Quote:
Originally Posted by whatnext
As I posted right above you, they have gone after other nationalities.
Are you advocating that someone inside the Canadian government should have acted as a spy for the PRC and tipped them off Meng's detention was imminent?
Huawei and Chinese tech in general have nobody but themselves to blame. With practices like inserting spyware into motherboards they painted a target on their back. Perhaps you'll be able to read this from where you are now, perhaps not:
The Big Hack: How China Used a Tiny Chip to Infiltrate U.S. Companies
The attack by Chinese spies reached almost 30 U.S. companies, including Amazon and Apple, by compromising America’s technology supply chain, according to extensive interviews with government and corporate sources.
Nested on the servers’ motherboards, the testers found a tiny microchip, not much bigger than a grain of rice, that wasn’t part of the boards’ original design. Amazon reported the discovery to U.S. authorities, sending a shudder through the intelligence community. Elemental’s servers could be found in Department of Defense data centers, the CIA’s drone operations, and the onboard networks of Navy warships. And Elemental was just one of hundreds of Supermicro customers.
During the ensuing top-secret probe, which remains open more than three years later, investigators determined that the chips allowed the attackers to create a stealth doorway into any network that included the altered machines. Multiple people familiar with the matter say investigators found that the chips had been inserted at factories run by manufacturing subcontractors in China...

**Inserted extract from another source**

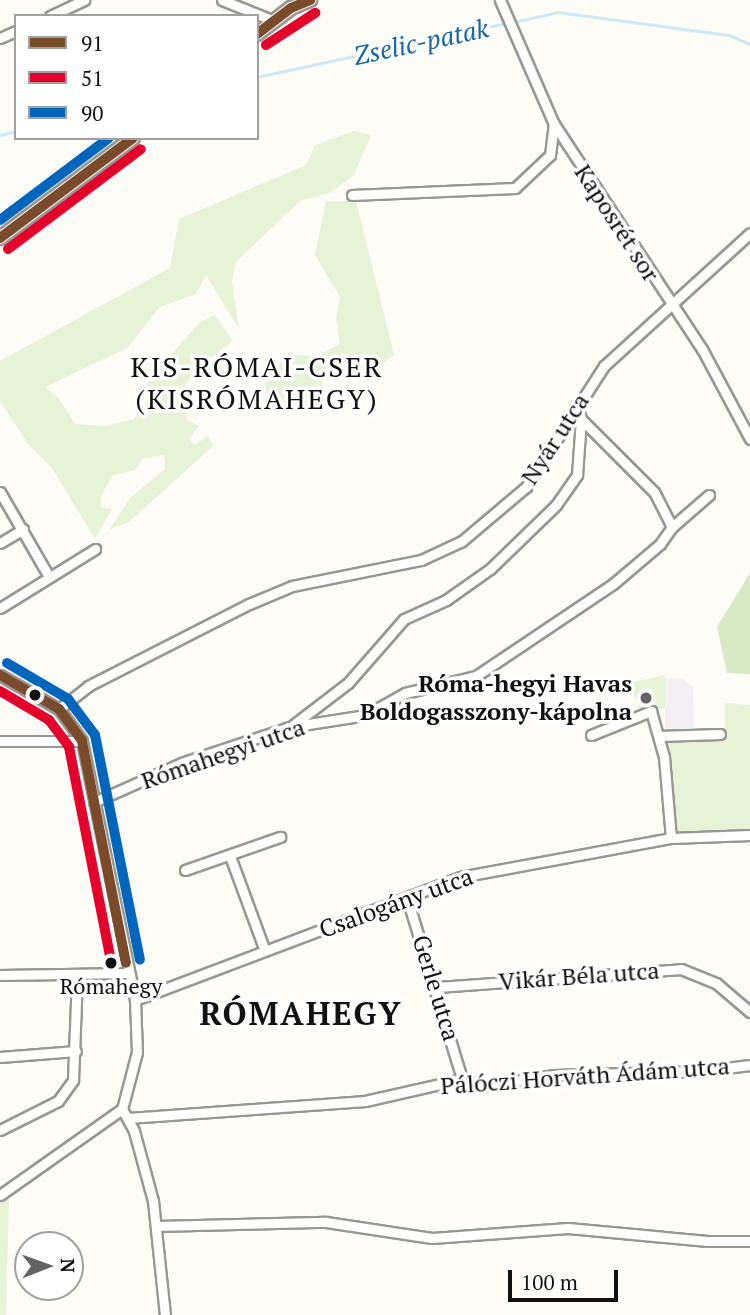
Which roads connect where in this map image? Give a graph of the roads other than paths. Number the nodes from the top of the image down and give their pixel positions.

...One country in particular has an advantage executing this kind of attack: China, which by some estimates makes 75 percent of the world’s mobile phones and 90 percent of its PCs. Still, to actually accomplish a seeding attack would mean developing a deep understanding of a product’s design, manipulating components at the factory, and ensuring that the doctored devices made it through the global logistics chain to the desired location—a feat akin to throwing a stick in the Yangtze River upstream from Shanghai and ensuring that it washes ashore in Seattle. “Having a well-done, nation-state-level hardware implant surface would be like witnessing a unicorn jumping over a rainbow,” says Joe Grand, a hardware hacker and the founder of Grand Idea Studio Inc. “Hardware is just so far off the radar, it’s almost treated like black magic.”
But that’s just what U.S. investigators found: The chips had been inserted during the manufacturing process, two officials say, by operatives from a unit of the People’s Liberation Army. In Supermicro, China’s spies appear to have found a perfect conduit for what U.S. officials now describe as the most significant supply chain attack known to have been carried out against American companies....
https://www.bloomberg.com/news/featu...-top-companies
|
Interesting that you'd choose that particular article, considering that it's been proven to be entirely false.
https://arstechnica.com/information-...ts-with-audit/
Not to mention, a German watchdog has recently completed an audit and found no proof of any security threat from Huawei networking equipment for 5G.
https://www.totaltele.com/501803/Ger...at-from-Huawei
All I've seen when it comes to Huawei and other Chinese mobile phone manufacturers is speculation and allegation (and of course outright fabrication as in the case of the Super Micro story) - there has never been any proof. To me it seems like a 'red scare' all over again.
And yes, I am advocating that the government should have quietly tipped off Huawei (not the Chinese government, Huawei). They should have forseen the shitstorm that was going to result, and the Chinese response has been entirely predictable. Is the (clearly politically influenced) arrest of one Chinese executive worth all the trouble that it has caused for Canada now and most likely in the future? Note that I am not defending China's response here, only stating as a fact that it was obviously going to happen and Canada should have realized that.